A partir des années 1970, alors que l’intérêt pour les récits de la bataille ne faiblit pas, de nouvelles données permettent un renouvellement historiographique. L’existence d’ULTRA, ce système de décryptages des messages codés de la Wehrmacht par les Alliés, est révélée au public. A côté des ouvrages généraux traitant du Débarquement dans sa globalité sans insister sur les détails –un genre qui a toujours la cote étant donné l’intérêt du grand public pour cette bataille- se multiplient donc les livres plus ciblés. On insiste plus largement sur l’opération « Fortitude », cette intoxication qui fait croire aux Allemands que le véritable débarquement aura lieu dans le Pas-de-Calais, ce qui a le mérite de faire passer ces derniers pour moins niais qu’ils n’apparaissent dans le film « Le Jour le Plus Long ». Forecast for Overlord (1971) du Group Captain Stagg, le météorologiste du SHAEF (Supreme Headquarter Allied Military Forces) sur les rapports duquel Eisenhower s’est basé pour donner le feu vert à l’opération « Overlord », présente un regard original sur ces événements.

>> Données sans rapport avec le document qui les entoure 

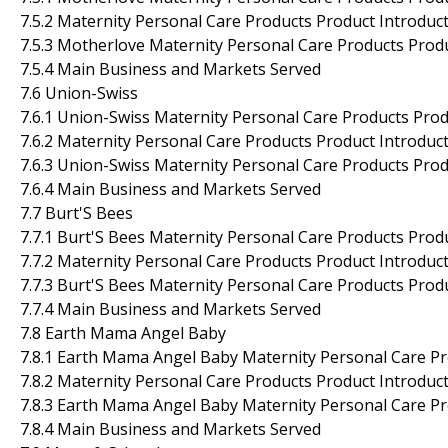
7.5.2 Maternity Personal Care Products Product Introducti
7.5.3 Motherlove Maternity Personal Care Products Prod
7.5.4 Main Business and Markets Served
7.6 Union-Swiss
7.6.1 Union-Swiss Maternity Personal Care Products Prod
7.6.2 Maternity Personal Care Products Product Introducti
7.6.3 Union-Swiss Maternity Personal Care Products Pro
7.6.4 Main Business and Markets Served
7.7 Burt'S Bees
7.7.1 Burt'S Bees Maternity Personal Care Products Prod
7.7.2 Maternity Personal Care Products Product Introducti
7.7.3 Burt'S Bees Maternity Personal Care Products Prod
7.7.4 Main Business and Markets Served
7.8 Earth Mama Angel Baby
7.8.1 Earth Mama Angel Baby Maternity Personal Care Pr
7.8.2 Maternity Personal Care Products Product Introducti
7.8.3 Earth Mama Angel Baby Maternity Personal Care Pr
7.8.4 Main Business and Markets Served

Sans surprise, l’historiographie française compte de nombreux ouvrages donnant la parole aux civils et aux résistants, ainsi qu’aux bombardements et aux victimes civiles (soulignons ici l’excellent travail d’historien comme J. Quellien et B. Garnier –Les Victimes civiles du Calvados dans la bataille de Normandie. 1er mars-31 décembre 1945, 1995- et J. Quellien, M. Boivin et G. Bourdin -Villes normandes sous les bombes, 1994). Autre évidence, les historiens soviétiques semblent bouder une opération qui leur apparaît secondaire comparée à l’immense Front de l’Est : il apparaît de toute façon moins que jamais approprié de reconnaître aux Alliés occidentaux l’importance cruciale de leur contribution à la victoire finale dans le contexte de Guerre froide d’alors. A contrario, les Anglos-Saxons mettent en avant le rôle des unités impliquées dans la bataille, écrivant parfois sur une opération particulière : la prise du pont de Bénouville par les aéroportés britanniques par exemple. L’intérêt se porte uniquement sur l’histoire des combattants de la nationalité de l’auteur, à l’instar des excellents Eisenhower’s Lieutenants(1981) de Russel F. Weigley, qui analyse les caractéristiques et la campagne menée en Europe par l’US Army, ainsi qu’Americans at D Day (2005) et Americans at Normandy (2005) de John C. McManus.